#### SUPPLIED MATERIAL

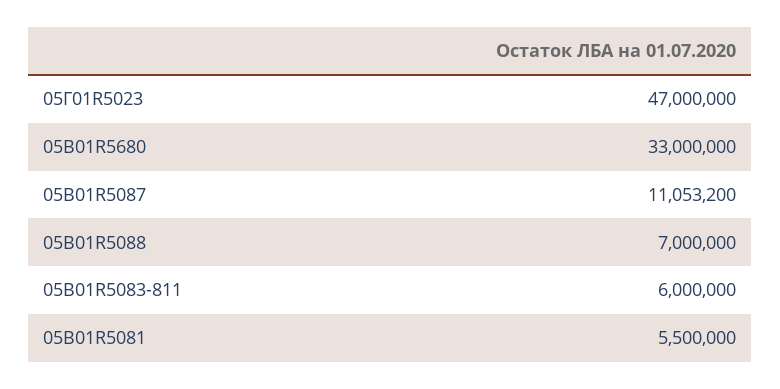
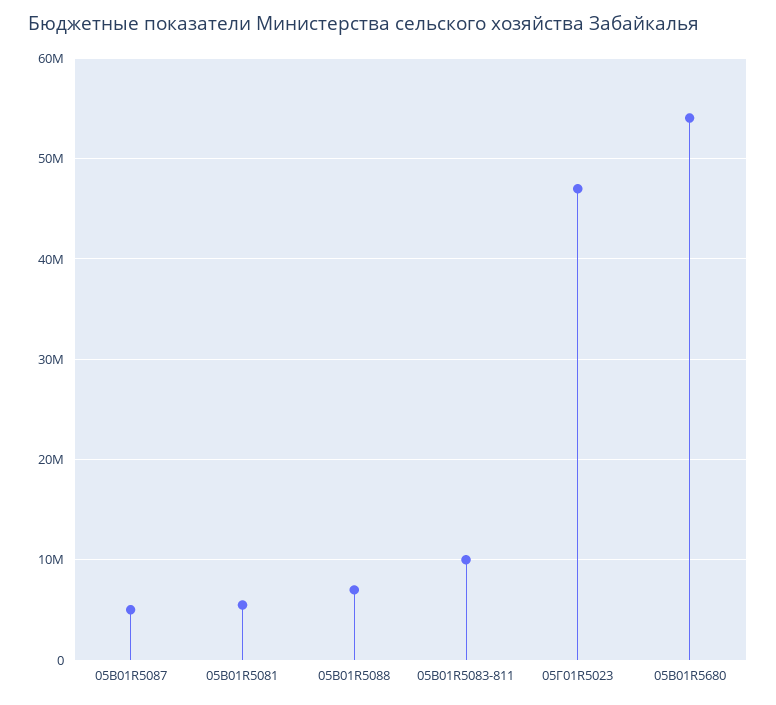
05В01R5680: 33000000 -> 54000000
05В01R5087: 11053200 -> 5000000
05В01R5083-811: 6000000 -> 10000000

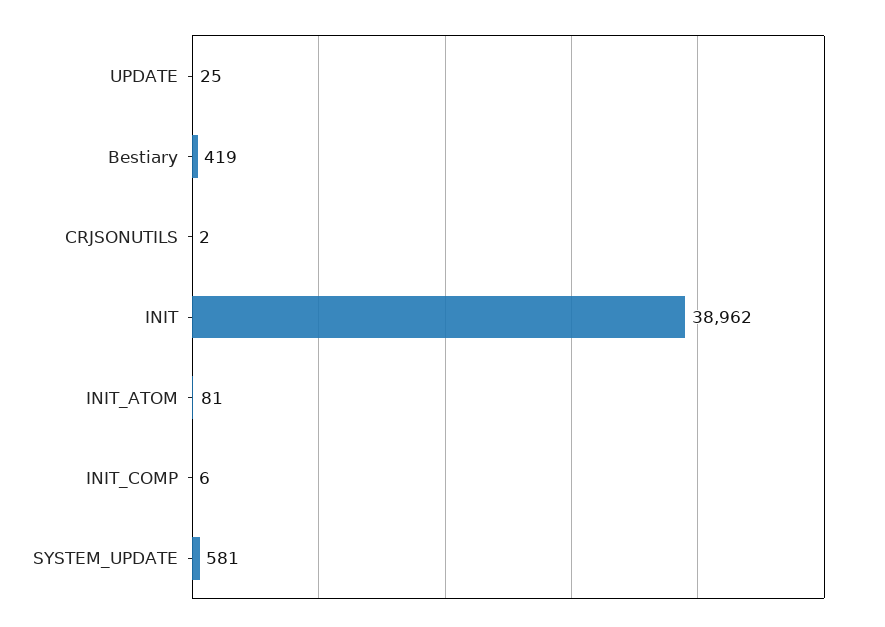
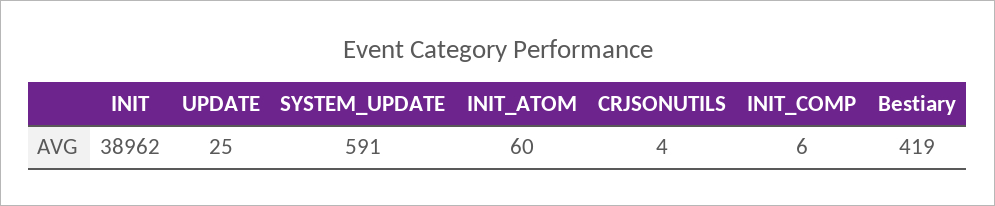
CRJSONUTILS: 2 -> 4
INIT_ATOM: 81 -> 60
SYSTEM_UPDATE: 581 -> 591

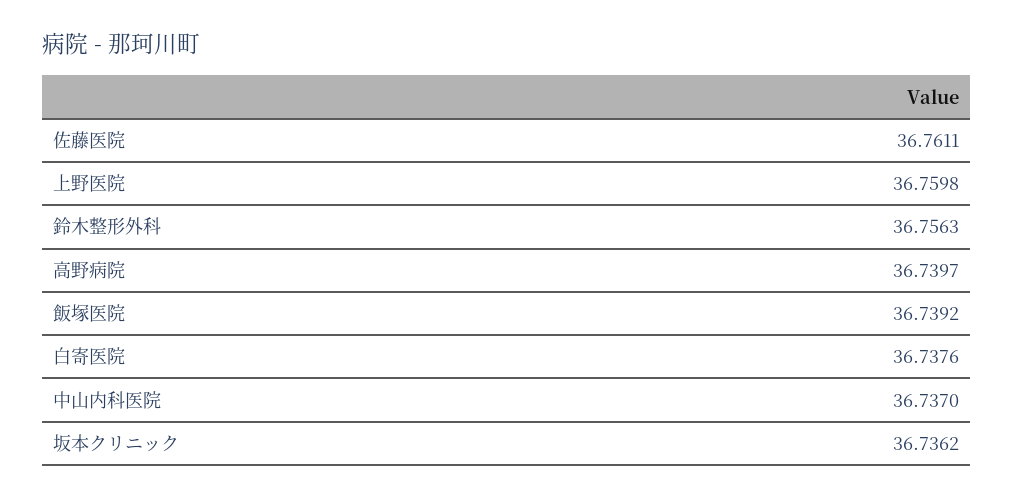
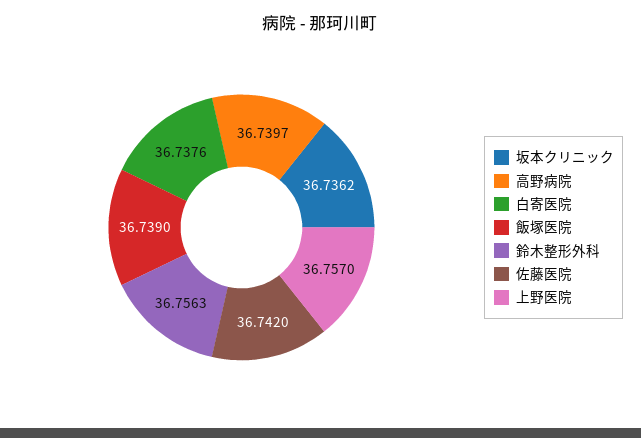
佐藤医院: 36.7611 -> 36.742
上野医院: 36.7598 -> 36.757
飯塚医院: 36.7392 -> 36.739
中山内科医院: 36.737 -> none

########

*INSTRUCTIONS FOR THE TASK*
The records above should be duplicated exactly, with none of their pictures kept.

*ANSWER TO THIS EXERCISE*
05В01R5680: 33000000 -> 54000000
05В01R5087: 11053200 -> 5000000
05В01R5083-811: 6000000 -> 10000000

CRJSONUTILS: 2 -> 4
INIT_ATOM: 81 -> 60
SYSTEM_UPDATE: 581 -> 591

佐藤医院: 36.7611 -> 36.742
上野医院: 36.7598 -> 36.757
飯塚医院: 36.7392 -> 36.739
中山内科医院: 36.737 -> none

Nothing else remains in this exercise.